Do you have any coinfections? If so, which ones?
I have chronic Babesia and I was treated for Bartonella and Ehrlichiosis.
What types of treatments have you tried?
I work with an integrative LLMD and have done IV antibiotics, oral antibiotics, antimalarials, nutritional and diet work, herbal and vitamin supplementation, IV Vitamin C, massage therapy, acupuncture, physical therapy, PTSD therapy, cognitive therapy, and more…
List up to 5 of your biggest (past or current) symptoms:
Chronic fatigue, seizures, brain fog, pain, muscle loss and weight gain.
What is the biggest way that Lyme has affected your life?
Lyme Disease changed my entire life. I no longer have the physical abilities, strength, coordination, energy, nor health I used to have. My ability to financially provide and produce has been reduced to a fraction of what I was capable of. I lost my home, friends, and relationships. The entire experience, on an emotional, physical, financial, and medical level changed not just my entire life but fundamentally who I am. Learning to redefine your entire being, mourn the loss of a person you once were, and create new dreams within a set of newly defined parameters has been challenging and life-altering.

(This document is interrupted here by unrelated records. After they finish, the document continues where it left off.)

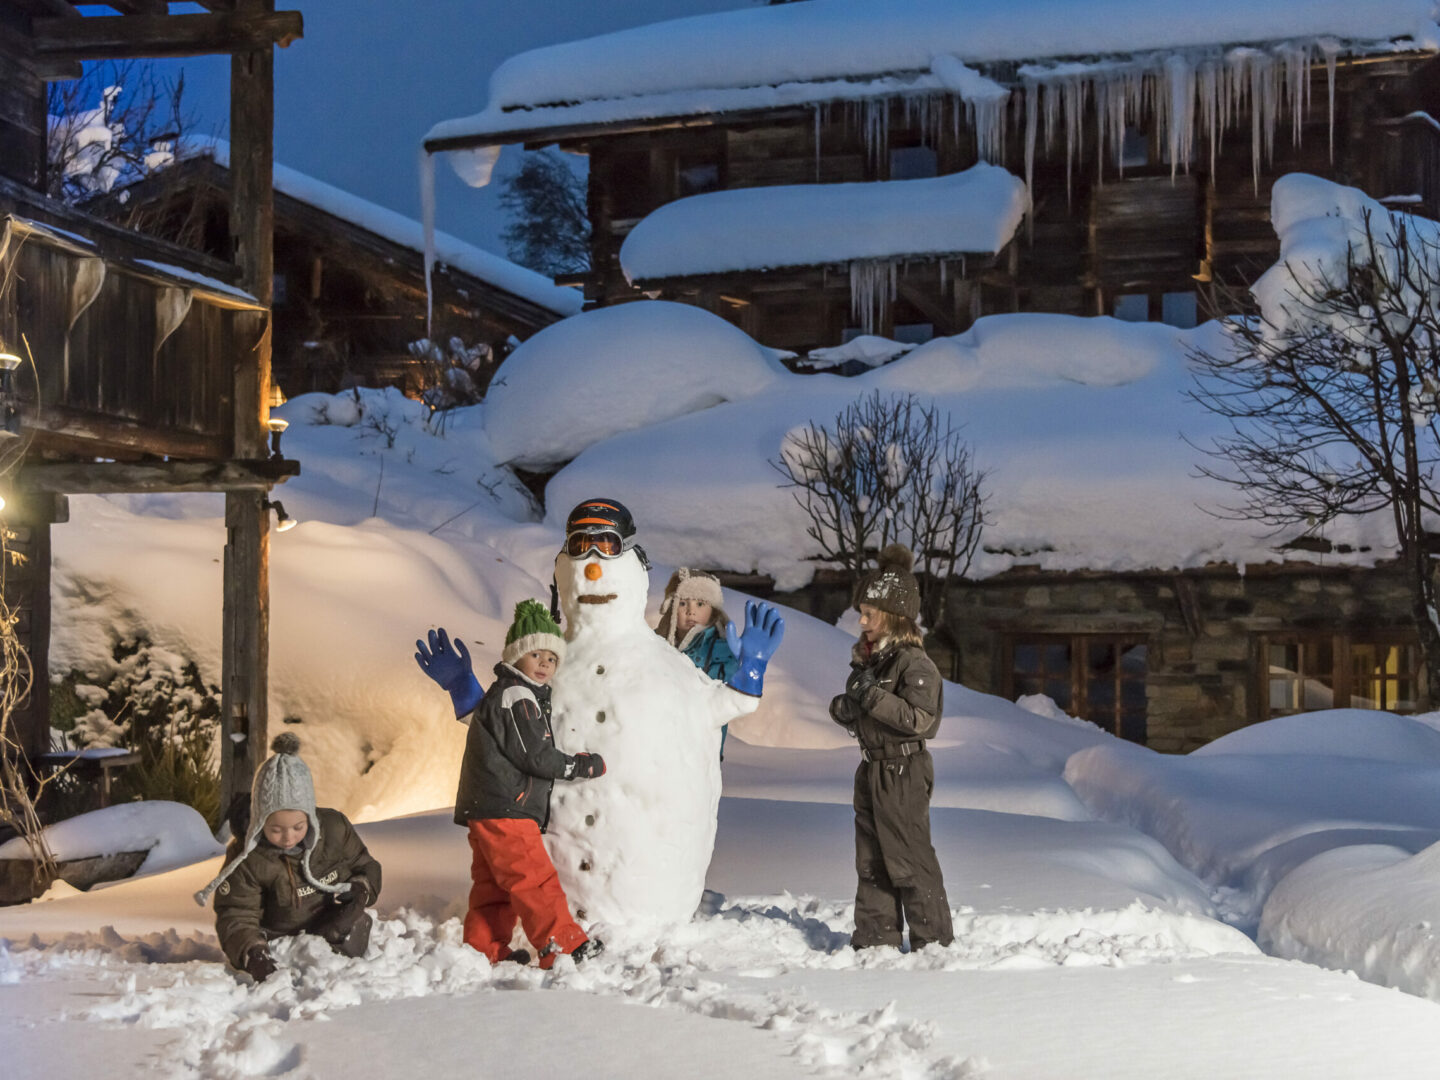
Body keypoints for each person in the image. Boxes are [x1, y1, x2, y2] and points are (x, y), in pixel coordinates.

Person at [416, 599, 607, 968]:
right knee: (533, 879)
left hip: (485, 807)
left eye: (551, 659)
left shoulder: (502, 694)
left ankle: (483, 949)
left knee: (493, 887)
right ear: (516, 656)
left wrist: (461, 686)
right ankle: (562, 946)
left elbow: (483, 724)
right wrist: (579, 766)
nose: (544, 665)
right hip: (507, 807)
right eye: (535, 655)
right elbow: (533, 756)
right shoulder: (518, 697)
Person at [828, 544, 953, 952]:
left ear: (895, 616)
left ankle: (932, 941)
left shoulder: (914, 663)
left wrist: (870, 698)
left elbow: (921, 720)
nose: (861, 621)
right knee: (872, 859)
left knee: (909, 856)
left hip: (904, 771)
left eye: (869, 613)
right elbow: (874, 710)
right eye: (861, 612)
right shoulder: (872, 662)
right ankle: (875, 938)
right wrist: (850, 710)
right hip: (873, 770)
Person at [194, 734, 382, 981]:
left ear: (310, 817)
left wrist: (362, 889)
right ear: (260, 821)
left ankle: (339, 971)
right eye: (275, 829)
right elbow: (237, 913)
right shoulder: (248, 858)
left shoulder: (334, 829)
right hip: (274, 940)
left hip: (328, 925)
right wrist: (253, 952)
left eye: (298, 827)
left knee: (353, 934)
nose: (288, 837)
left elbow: (364, 864)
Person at [654, 567, 739, 758]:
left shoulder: (722, 649)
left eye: (700, 604)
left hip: (702, 750)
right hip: (658, 748)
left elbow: (731, 693)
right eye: (683, 603)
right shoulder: (655, 643)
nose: (691, 611)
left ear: (713, 610)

What do you wish people knew about Lyme Disease?
Human beings are becoming sick at alarming rates and left to figure this out on their own because we are caught in the middle of a mass scale medical controversy. Each year the numbers being diagnosed and becoming chronically ill with a debilitating disease grows larger and larger. We are no longer talking about a few thousand but are now looking at numbers into the millions. SOMETHING must be done; for the people already sick, the people who will be newly diagnosed, and most importantly for our children whose lives are being destroyed because of tick-borne diseases. We need proper tests, research, treatment, a cure and support. Lyme disease has long term economic repercussions on our society, is destroying family units and is not just here to stay but is proliferating at a rate faster than anyone ever thought imaginable. Something needs to be done not just for those already sick but for all the people who will become sick.

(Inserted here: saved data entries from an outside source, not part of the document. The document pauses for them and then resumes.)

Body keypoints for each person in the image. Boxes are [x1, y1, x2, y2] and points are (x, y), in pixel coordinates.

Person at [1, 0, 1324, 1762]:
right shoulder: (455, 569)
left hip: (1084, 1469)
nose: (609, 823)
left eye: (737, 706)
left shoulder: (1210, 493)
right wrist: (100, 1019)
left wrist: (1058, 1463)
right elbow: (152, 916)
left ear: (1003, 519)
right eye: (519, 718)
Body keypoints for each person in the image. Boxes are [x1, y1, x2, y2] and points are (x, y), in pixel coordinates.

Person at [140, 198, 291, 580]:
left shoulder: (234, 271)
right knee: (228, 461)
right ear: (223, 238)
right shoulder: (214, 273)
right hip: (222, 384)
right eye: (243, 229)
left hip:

Any advice for someone newly diagnosed with Lyme?
Surround yourself with people who believe in you, find a team of doctors and health care practitioners that are working in your best interest not the insurance companies, don’t give up, make your health a priority, find your inner strength, practice gratitude, learn acceptance, never feel ashamed of who you are and don’t ever forget that this journey is different for every single one of us.
Fun fact time! What is your favorite thing to do when you’re not attending to your Lyme?
Travel, go to the beach, spend time with friends and family, make art and take photos.